▸ Task item: The answer is the full set of records, given again exactly and without images.

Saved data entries
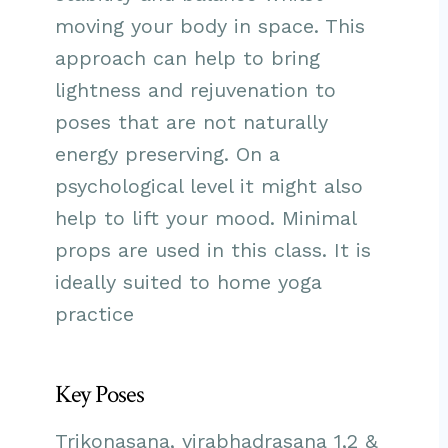
moving your body in space. This
approach can help to bring
lightness and rejuvenation to
poses that are not naturally
energy preserving. On a
psychological level it might also
help to lift your mood. Minimal
props are used in this class. It is
ideally suited to home yoga
practice
Key Poses
Trikonasana, virabhadrasana 1,2 &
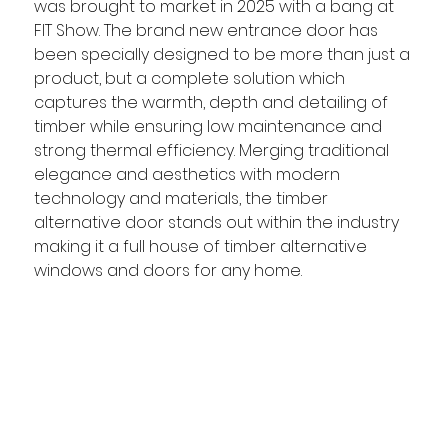
was brought to market in 2025 with a bang at 
FIT Show. The brand new entrance door has 
been specially designed to be more than just a 
product, but a complete solution which 
captures the warmth, depth and detailing of 
timber while ensuring low maintenance and 
strong thermal efficiency. Merging traditional 
elegance and aesthetics with modern 
technology and materials, the timber 
alternative door stands out within the industry 
making it a full house of timber alternative 
windows and doors for any home.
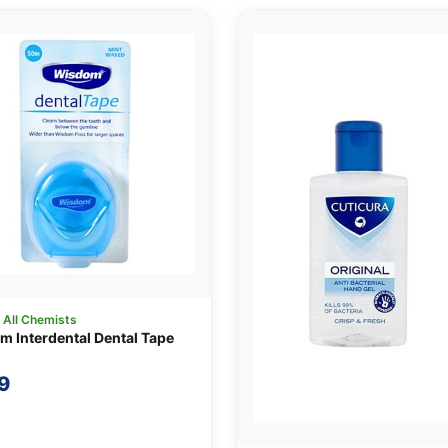
:
All Chemists
 Interdental Dental Tape
9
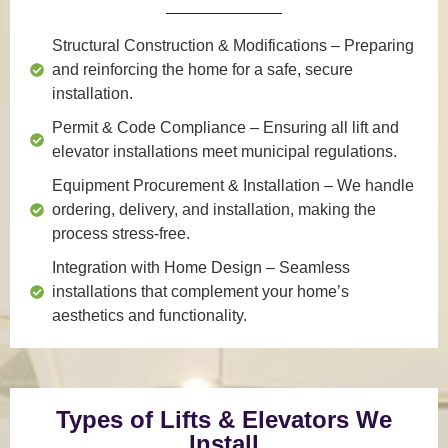
Structural Construction & Modifications
– Preparing
and reinforcing the home for a safe, secure
installation.
Permit & Code Compliance
– Ensuring all lift and
elevator installations meet municipal regulations.
Equipment Procurement & Installation
– We handle
ordering, delivery, and installation, making the
process stress-free.
Integration with Home Design
– Seamless
installations that complement your home’s
aesthetics and functionality.
Types of Lifts & Elevators We
Install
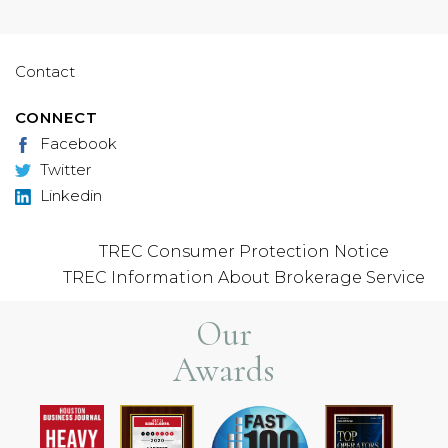
Contact
CONNECT
Facebook
Twitter
Linkedin
TREC Consumer Protection Notice
TREC Information About Brokerage Service
Our
Awards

▸ Answer to this problem:
moving your body in space. This
approach can help to bring
lightness and rejuvenation to
poses that are not naturally
energy preserving. On a
psychological level it might also
help to lift your mood. Minimal
props are used in this class. It is
ideally suited to home yoga
practice
Key Poses
Trikonasana, virabhadrasana 1,2 &
was brought to market in 2025 with a bang at 
FIT Show. The brand new entrance door has 
been specially designed to be more than just a 
product, but a complete solution which 
captures the warmth, depth and detailing of 
timber while ensuring low maintenance and 
strong thermal efficiency. Merging traditional 
elegance and aesthetics with modern 
technology and materials, the timber 
alternative door stands out within the industry 
making it a full house of timber alternative 
windows and doors for any home.
:
All Chemists
 Interdental Dental Tape
9
Structural Construction & Modifications
– Preparing
and reinforcing the home for a safe, secure
installation.
Permit & Code Compliance
– Ensuring all lift and
elevator installations meet municipal regulations.
Equipment Procurement & Installation
– We handle
ordering, delivery, and installation, making the
process stress-free.
Integration with Home Design
– Seamless
installations that complement your home’s
aesthetics and functionality.
Types of Lifts & Elevators We
Install
Contact
CONNECT
Facebook
Twitter
Linkedin
TREC Consumer Protection Notice
TREC Information About Brokerage Service
Our
Awards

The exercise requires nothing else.